Document passage:
((
Four-year-old donates her body to science, for a couple hours

Wires sprout in all directions from her curly blonde hair. Beneath them, Daisy’s big blue eyes stare pensively at the camera. Another year has passed and again there sat my granddaughter in child-sized hospital scrubs undergoing a very thorough physical.

What does this child, who celebrated her fourth birthday recently, need from the medical world that requires attaching electronic monitors all over her head?

The pictures showed up on my Facebook feed last week. Her mother wrote that they “did a baseline to see what her resting brain waves looked like. She watched three sets of series of pictures. She was to watch for flowers amid pictures of people’s faces and a blurry picture of nothing. There were also three sets of 47 silly sentences mixed among normal sentences such as, “My pen is out of ink.” And “The boy fed his hair” etc. She had an hour plus of brain lab tests with those electrodes – all while a movie plays, sometimes with volume, sometimes without.”

All this and more just before her birthday because four years ago her mother and father agreed to allow her development to be studied in exchange for diapers while she needed them and a check for her savings account when she didn’t.
))
Data extract:
((
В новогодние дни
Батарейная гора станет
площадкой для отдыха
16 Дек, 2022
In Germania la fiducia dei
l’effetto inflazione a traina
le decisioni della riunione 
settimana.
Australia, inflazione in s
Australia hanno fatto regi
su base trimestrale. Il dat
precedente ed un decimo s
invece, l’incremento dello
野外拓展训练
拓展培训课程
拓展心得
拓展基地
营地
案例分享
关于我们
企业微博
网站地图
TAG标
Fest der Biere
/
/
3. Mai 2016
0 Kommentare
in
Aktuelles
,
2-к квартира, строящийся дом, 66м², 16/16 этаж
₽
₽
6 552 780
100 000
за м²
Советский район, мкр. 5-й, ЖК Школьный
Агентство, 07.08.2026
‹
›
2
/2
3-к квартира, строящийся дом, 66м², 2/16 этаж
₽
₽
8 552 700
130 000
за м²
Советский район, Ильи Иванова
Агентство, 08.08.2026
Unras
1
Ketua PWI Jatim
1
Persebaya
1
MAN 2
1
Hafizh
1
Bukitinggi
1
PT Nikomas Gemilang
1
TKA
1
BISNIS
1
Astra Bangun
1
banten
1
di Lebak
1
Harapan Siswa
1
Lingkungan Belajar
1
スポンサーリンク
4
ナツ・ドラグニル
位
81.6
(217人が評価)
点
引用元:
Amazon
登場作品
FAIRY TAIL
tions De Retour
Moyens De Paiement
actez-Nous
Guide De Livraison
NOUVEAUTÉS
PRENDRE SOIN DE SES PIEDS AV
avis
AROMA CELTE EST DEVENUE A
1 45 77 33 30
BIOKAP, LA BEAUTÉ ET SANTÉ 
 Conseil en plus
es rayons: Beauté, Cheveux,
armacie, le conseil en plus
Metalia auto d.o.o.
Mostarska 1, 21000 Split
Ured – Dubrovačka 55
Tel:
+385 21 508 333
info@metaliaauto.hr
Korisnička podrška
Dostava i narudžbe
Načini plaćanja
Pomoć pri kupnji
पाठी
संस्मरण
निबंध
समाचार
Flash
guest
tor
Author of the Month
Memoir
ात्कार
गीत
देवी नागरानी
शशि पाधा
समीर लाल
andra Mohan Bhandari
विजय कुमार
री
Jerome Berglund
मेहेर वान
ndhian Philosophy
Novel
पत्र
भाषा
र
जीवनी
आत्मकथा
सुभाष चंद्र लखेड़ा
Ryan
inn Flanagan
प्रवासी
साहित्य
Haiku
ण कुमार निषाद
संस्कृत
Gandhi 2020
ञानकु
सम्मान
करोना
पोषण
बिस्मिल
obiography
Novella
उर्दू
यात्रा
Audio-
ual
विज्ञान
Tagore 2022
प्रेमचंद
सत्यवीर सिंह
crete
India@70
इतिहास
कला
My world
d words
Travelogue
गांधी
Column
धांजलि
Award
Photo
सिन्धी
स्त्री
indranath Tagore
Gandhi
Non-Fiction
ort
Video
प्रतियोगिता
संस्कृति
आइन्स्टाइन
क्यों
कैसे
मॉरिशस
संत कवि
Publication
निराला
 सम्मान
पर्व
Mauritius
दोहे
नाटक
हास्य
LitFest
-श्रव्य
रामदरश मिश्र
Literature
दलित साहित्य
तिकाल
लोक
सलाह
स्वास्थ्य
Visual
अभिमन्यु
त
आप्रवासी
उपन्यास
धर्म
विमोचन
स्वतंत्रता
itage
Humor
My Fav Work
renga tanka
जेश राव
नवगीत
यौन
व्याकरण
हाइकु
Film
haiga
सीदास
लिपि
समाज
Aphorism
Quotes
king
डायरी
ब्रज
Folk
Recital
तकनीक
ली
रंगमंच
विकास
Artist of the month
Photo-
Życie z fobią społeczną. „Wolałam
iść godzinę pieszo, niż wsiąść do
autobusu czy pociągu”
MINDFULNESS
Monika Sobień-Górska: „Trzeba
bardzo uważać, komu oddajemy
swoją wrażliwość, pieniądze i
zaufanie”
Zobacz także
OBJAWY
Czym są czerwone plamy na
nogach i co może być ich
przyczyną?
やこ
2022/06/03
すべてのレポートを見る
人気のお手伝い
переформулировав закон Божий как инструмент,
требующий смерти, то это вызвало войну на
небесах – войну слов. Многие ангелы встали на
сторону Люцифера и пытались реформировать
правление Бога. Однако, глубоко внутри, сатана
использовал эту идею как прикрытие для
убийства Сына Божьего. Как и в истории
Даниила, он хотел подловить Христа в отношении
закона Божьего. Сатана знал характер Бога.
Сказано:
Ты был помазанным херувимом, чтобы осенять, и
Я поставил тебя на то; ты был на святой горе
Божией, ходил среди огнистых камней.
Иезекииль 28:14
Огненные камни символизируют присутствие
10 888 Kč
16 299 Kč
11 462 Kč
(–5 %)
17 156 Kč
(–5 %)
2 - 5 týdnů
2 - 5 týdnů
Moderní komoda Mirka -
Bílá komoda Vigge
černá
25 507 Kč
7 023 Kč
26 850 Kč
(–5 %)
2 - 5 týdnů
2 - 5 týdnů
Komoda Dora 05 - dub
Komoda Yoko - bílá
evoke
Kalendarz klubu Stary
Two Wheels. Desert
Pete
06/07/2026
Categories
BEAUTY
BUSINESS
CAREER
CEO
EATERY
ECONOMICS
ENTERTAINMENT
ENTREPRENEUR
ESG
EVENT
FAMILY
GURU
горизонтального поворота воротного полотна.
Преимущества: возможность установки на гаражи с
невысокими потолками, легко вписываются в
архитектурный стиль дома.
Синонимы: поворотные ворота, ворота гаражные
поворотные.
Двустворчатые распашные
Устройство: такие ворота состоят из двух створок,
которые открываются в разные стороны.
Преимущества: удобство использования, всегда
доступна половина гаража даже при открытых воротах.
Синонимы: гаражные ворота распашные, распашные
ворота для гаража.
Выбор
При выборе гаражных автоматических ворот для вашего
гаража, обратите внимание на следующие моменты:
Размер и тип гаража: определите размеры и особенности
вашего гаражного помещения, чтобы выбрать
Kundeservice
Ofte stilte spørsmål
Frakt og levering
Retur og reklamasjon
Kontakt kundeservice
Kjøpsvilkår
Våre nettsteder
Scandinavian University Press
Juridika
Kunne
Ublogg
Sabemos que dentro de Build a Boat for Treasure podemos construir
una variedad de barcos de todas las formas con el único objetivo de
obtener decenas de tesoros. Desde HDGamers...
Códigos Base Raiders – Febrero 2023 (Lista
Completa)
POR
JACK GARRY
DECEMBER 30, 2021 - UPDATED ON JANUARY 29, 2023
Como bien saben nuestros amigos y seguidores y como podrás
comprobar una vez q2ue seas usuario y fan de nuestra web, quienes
))
To do:
A. Answer the following questions using the article about Daisy's brain tests.
(i) What color are Daisy's eyes?
(ii) Where did the pictures of Daisy show up?
(iii) What did Daisy's parents receive in exchange for allowing her development to be studied?
B. Reproduce the text of the article about Daisy's brain tests between "What does this" and "over her head?", inclusive.

Problem solutions:
A.
(i) Blue.
(ii) On the writer's Facebook feed.
(iii) Diapers while she needed them, and a check for her savings account when she no longer did.

B.
What does this child, who celebrated her fourth birthday recently, need from the medical world that requires attaching electronic monitors all over her head?